Dark Waters: The System Doesn’t Protect Us, We Do, by Dave Platt

The opening sequence of Dark Waters begins on the quiet streets of Parkersburg, West Virginia, in 1975. The atmosphere is one of a small country town, ordinary folks living peaceful lives, serenaded by country music on the radio. But as we watch as a group of carefree young people go skinny dipping nearby, what is conjured most of all is not some nostalgic idyll, but the foreboding of a horror film. This innocence, we immediately sense, is the backdrop to something terrifying. From here we move to Cincinnati, in 1998, where Mark Ruffalo’s Rob Bilott works as a corporate defense attorney at a reputable firm that has just made him partner. As we meet him, he is forced to leave a meeting to deal with the intrusion of farmer Wilbur Tennant, a Parkersburg man whose cattle, he claims, are dying thanks to the chemicals of the massive nearby Du Pont plant. Thus are the wheels set in motion in the latest from Carol and Far from Heaven director Todd Haynes.

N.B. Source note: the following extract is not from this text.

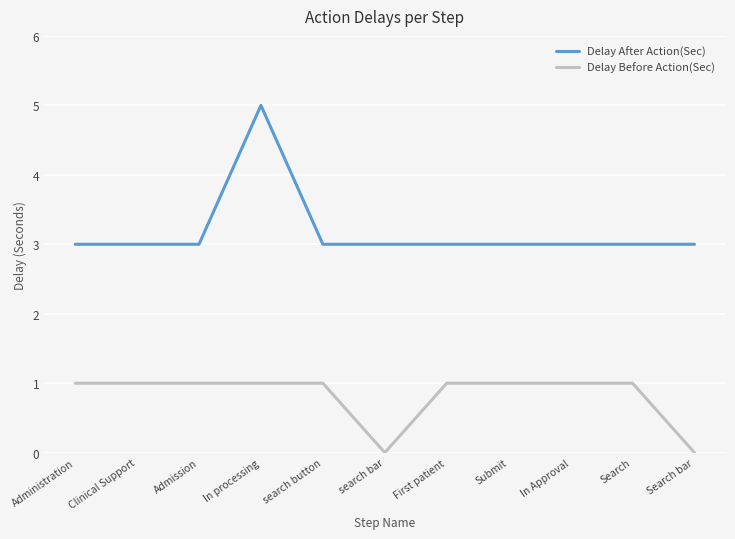

True or false: Delay After Action(Sec) and Delay Before Action(Sec) cross at least once.

False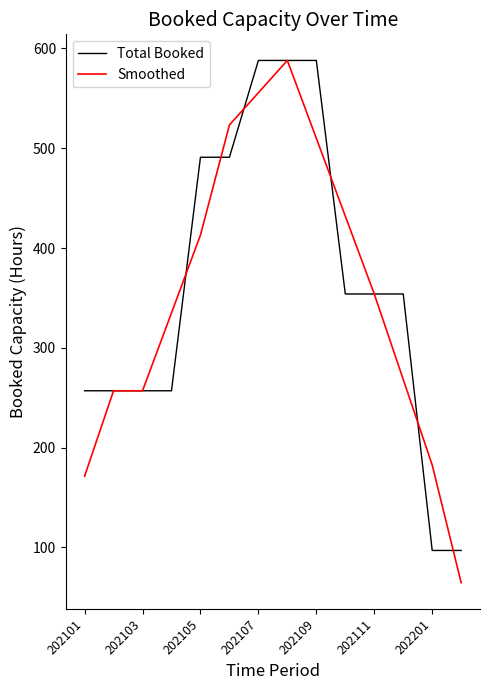

What is the greatest value displayed?

588.0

At first skeptical, Bilott decides to visit his grandmother in Parkersburg, where, as it turns out, his family is from. When he sees the devastation of Tennant’s farm for himself, it doesn’t take long before he begins to suspect Wilbur may be right about Du Pont dumping their chemicals into the local waters around his farm. It’s the beginning of a case that will consume him for more than fifteen years. Bilott’s takes the case assuming it will find some routine resolution that helps everybody, including Du Pont. But, as he begins to dig up secrets, his efforts are met with increasing pushback and, eventually, hostility, leading to one of the film’s most gripping moments, in which Rob begins to realize Du Pont might just stop at nothing to be rid of him. That dynamic, the sheer size and financial capabilities of the corporation weighed against the will of Rob and those few lowly clients he represents, is one of the movie’s key sources of tension and frustration.
Between the ever-deepening conspiracy, the growing paranoia, Bilott’s neglected wife and kids, Dark Waters is a fairly straightforward example of this type of story. But Haynes excels as a visual stylist – plunging us into a world that often feels bathed in the murky green and blue of the poisoned Parkersburg waters themselves – and he has always been a director capable of drawing honest and soulful performances from his actors. The result is a powerful, muscular and intelligent film anchored by Ruffalo’s portrayal of a man slowly realizing that what he’s believed about the world, and his place in it, has been tragically naïve. There’s an obvious comparison to be drawn between Ruffalo’s performance here and his Academy Award-nominated turn as crusading journalist Mike Rezendes in 2015’s Spotlight. But where that performance, though impressive, came in service of portraying a relatively one-dimensional good guy, here he exceeds that work playing a character initially reluctant to assume the role of champion for the little guy, trained to protect corporations rather than hold them to account. Ruffalo captures Bilott’s increasing outrage and weariness, as well as his obsessive work ethic, with characteristic naturalism and earnestness. And as the scale of Du Pont’s damage and the brazenness of their nefarious decades-long cover-ups slowly becomes clear, and Ruffalo is able to embody just the right combination of cynicism and righteousness. He’s not the only worthy performance in the film, though. In particular, Anne Hathaway, playing Bilott’s wife Sarah, and Bill Camp, who plays the aggrieved eeryman Wilbur Tennant with a gruff, wounded nobility, do a great job. Although Sarah spends much of the film dutifully supporting her husband, Haynes takes care to show us that she is as intelligent and capable as Rob is, and makes a point out of acknowledging her story, a promising young woman who gave up her career to raise their family. It’s Hathaway’s more demonstrative and emotional performance, really, which drives home just how great the toll is that the case takes on the Bilotts, and as the movie goes on she is thankfully given some more interesting things to do and notes to play. The main players in the ensemble such as Victor Garber, Tim Robbins, Mare Winningham, and a suitably twangy and squinty Bill Pullman are all on fine form, too.
Dark Waters is critical not just of Du Pont, who for decades knowingly poisoned Parkersburg residents and exposed workers on their Teflon line to potentially fatal chemicals (before lying about it), but also of a legal system and government that allowed them to get away with such things. That systemic critique is one of the film’s main strengths, a more affecting (and effective) treatment of the material than simply that of just the heroic individual. Concerned with more than just Du Pont’s overt villainy, the film’s runtime is littered with moments that gesture toward society’s myriad ingrained injustices, oppressive dynamics of class, race and gender that Todd Haynes has long shown himself to be critically aware of. Even in its more formulaic moments, Dark Waters is a lucid and deeply humane film, and an indictment of a system in which corporations are treated like people, but human beings are not.